To conclude this chapter we discuss a DS that uses the Path-Compression and performs "Union By Rank". This means that instead of maintaining the size of the tree and basing link decision on it, we do the same with Rank. Rank is the same as height if no Path Compression operations applied. Specifically, to link two roots with different ranks r>s, we connect the root with rank s to the root with rank r, and keep the rank of the obtined tree r. If both roots have the same rank r, we connect one to the other and the rank of the obtained tree is defined to be r+1. It can be shown that the rank is always at least as large as height (rank is not updated during path compression). The running time we get with this data-structre is mlog*n for a sequence of length m, n of which FindSet. Log*n is a very slowly growing function, and is the number of times "log_2" can be applied to a number repeatedly until it is <= 1.
Graphs (Reading: Chapter 6)

A graph G=(V,E) consists of a set of "vertices" (or "nodes") V and a set of "edges" (or "arcs") E. In a "directed" graph, each edge is a pair of nodes (u,v), and the pair (u,v) is considered different from the pair (v,u) (we will typically not allow self-loops (edges of the form (u,u)). In an "undirected" graph, each edge is a set of two vertices {u,v} (so {u,v} and {v,u} are the same). A "weighted" graph is either directed or undirected, and each edge e in E is assigned a real number w(e) called its "weight" (or sometimes "cost").

Operations on graphs:

Add/Remove a vertex/edge.
Edge-query: Is there an edge between two vertices?

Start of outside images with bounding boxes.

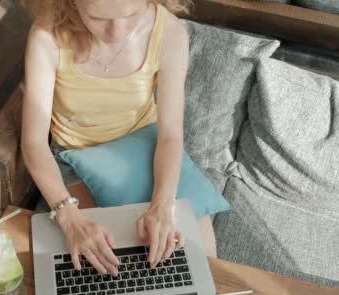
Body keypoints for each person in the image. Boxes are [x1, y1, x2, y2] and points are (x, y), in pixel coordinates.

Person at [20, 0, 216, 277]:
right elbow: (33, 143)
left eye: (132, 15)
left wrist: (163, 205)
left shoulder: (170, 33)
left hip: (143, 144)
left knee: (202, 264)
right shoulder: (47, 36)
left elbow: (170, 134)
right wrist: (68, 216)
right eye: (98, 18)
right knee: (105, 264)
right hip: (74, 156)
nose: (115, 32)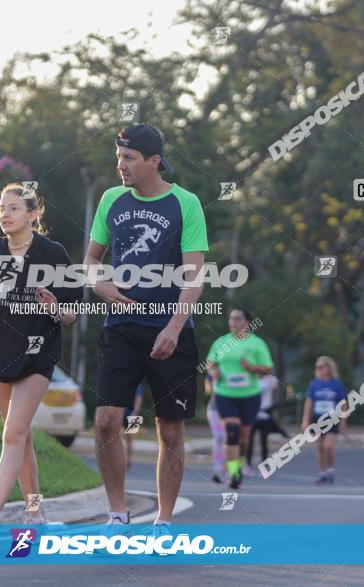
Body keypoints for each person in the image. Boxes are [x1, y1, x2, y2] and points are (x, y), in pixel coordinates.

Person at [85, 123, 208, 537]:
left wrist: (174, 326)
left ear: (154, 161)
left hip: (170, 330)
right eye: (118, 156)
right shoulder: (111, 200)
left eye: (129, 158)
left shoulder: (185, 203)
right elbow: (91, 260)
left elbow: (194, 276)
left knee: (169, 429)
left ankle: (164, 521)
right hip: (120, 327)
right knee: (105, 421)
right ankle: (118, 516)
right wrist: (100, 284)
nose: (120, 165)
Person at [0, 183, 82, 531]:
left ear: (33, 214)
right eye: (1, 209)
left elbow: (72, 314)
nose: (5, 214)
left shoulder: (53, 254)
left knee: (12, 433)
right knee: (20, 438)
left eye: (13, 208)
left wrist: (57, 310)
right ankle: (36, 515)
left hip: (37, 357)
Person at [205, 308, 274, 489]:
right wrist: (213, 371)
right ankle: (234, 474)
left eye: (237, 318)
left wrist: (250, 367)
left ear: (247, 323)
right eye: (231, 319)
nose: (233, 322)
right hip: (225, 394)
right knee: (232, 431)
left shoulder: (257, 344)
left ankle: (238, 466)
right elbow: (209, 362)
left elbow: (268, 369)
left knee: (244, 437)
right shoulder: (222, 342)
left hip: (250, 395)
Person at [302, 355, 348, 485]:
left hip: (332, 419)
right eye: (318, 367)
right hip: (317, 419)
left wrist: (343, 420)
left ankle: (331, 470)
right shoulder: (314, 383)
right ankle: (322, 473)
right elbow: (309, 402)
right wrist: (305, 420)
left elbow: (343, 403)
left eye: (322, 366)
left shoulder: (336, 383)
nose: (320, 369)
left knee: (328, 446)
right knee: (320, 447)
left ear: (329, 367)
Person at [245, 373, 289, 470]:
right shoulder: (250, 379)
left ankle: (264, 462)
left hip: (265, 413)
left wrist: (268, 373)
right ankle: (248, 463)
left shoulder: (270, 379)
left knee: (263, 439)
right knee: (250, 439)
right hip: (252, 413)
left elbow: (275, 386)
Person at [204, 373, 227, 483]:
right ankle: (217, 469)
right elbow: (208, 391)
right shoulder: (211, 375)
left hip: (229, 409)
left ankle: (228, 468)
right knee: (219, 438)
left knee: (229, 438)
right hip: (214, 410)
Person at [123, 384, 145, 469]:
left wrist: (135, 412)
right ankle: (121, 458)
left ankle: (128, 459)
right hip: (121, 411)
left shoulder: (138, 385)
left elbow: (139, 399)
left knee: (130, 437)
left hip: (132, 413)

What is the neighbourhood of a vertex u. We use the following defs: N(u) = {v: {u,v} is an edge} in the undirected case, and N_in(u) = {v: (v,u) is an edge}, N_out(u) = {v: (u,v) is an edge} in the directed case.
degrees of vertices. Simply size of the above neihbourhoods.

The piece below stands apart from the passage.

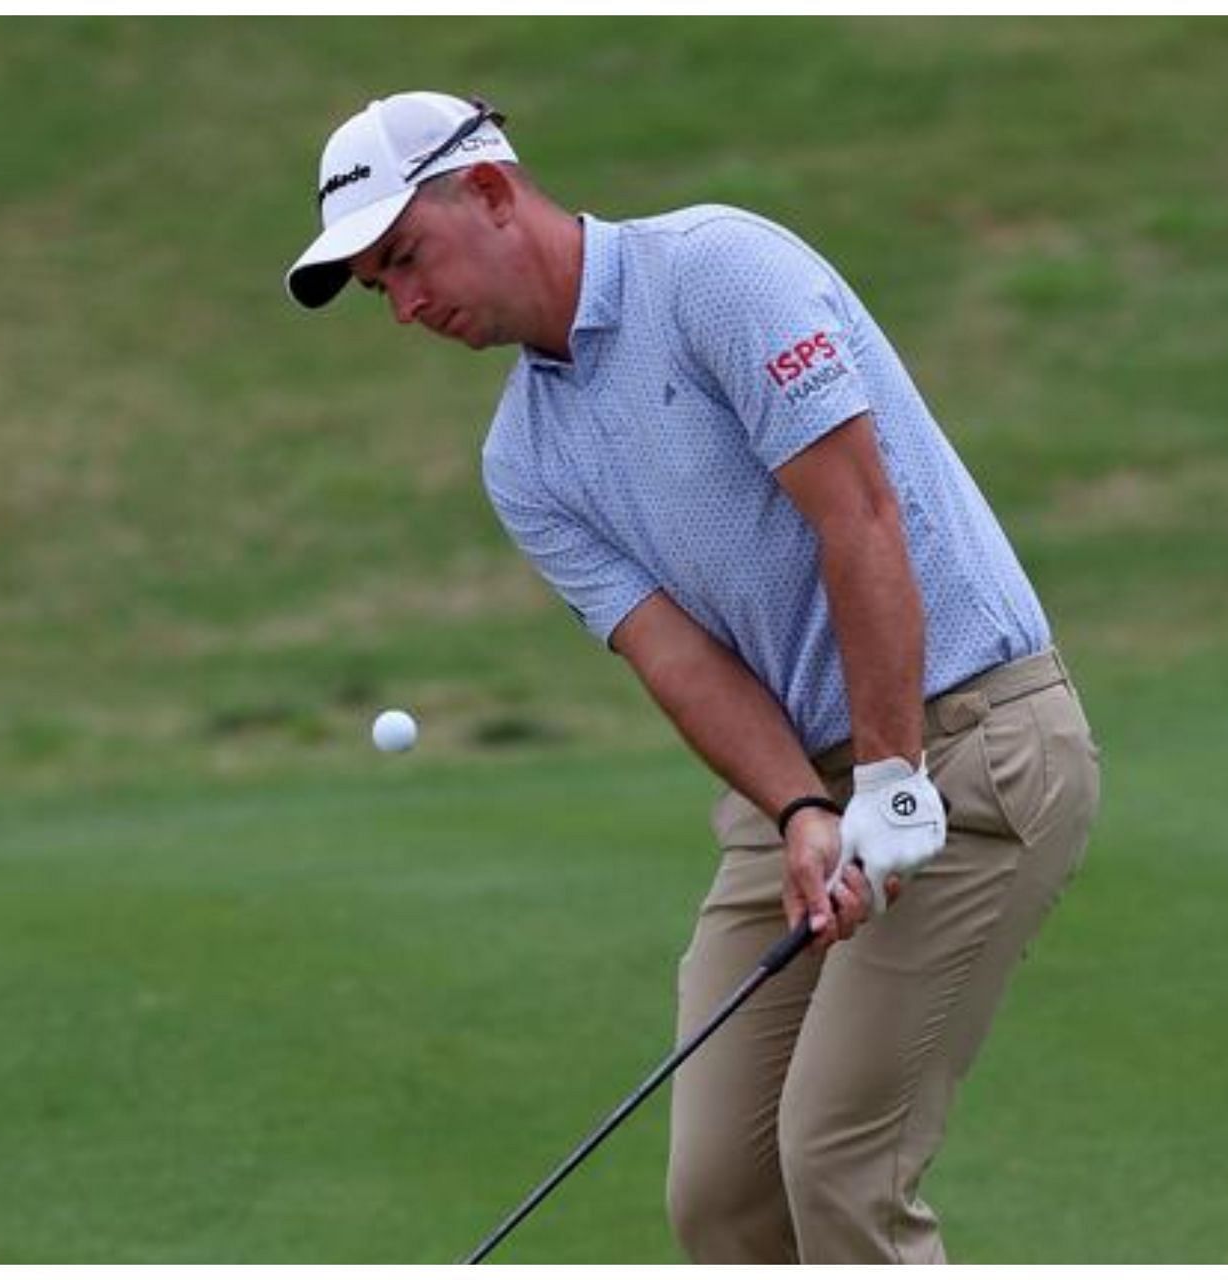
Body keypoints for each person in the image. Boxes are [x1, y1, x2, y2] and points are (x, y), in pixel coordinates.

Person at [285, 91, 1101, 1264]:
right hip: (806, 790)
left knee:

Traversal: visit each vertex of a graph to perform some task.
Some more useful definitions: a simple path between vertices u and v is a sequence of distinct vertices v_0,v_1,..v_r such that v_0 = u, v_r = v, and for i=1,...,r, we have {v_{r-1},v_r} is an edge (undirected sense) or (v_{r-1},v_r) is an edge (directed sense). The length of the path is r (number of edges in it). The distance between to vertices is the length of the shortest path between them if such a path exists, and infinity otherise.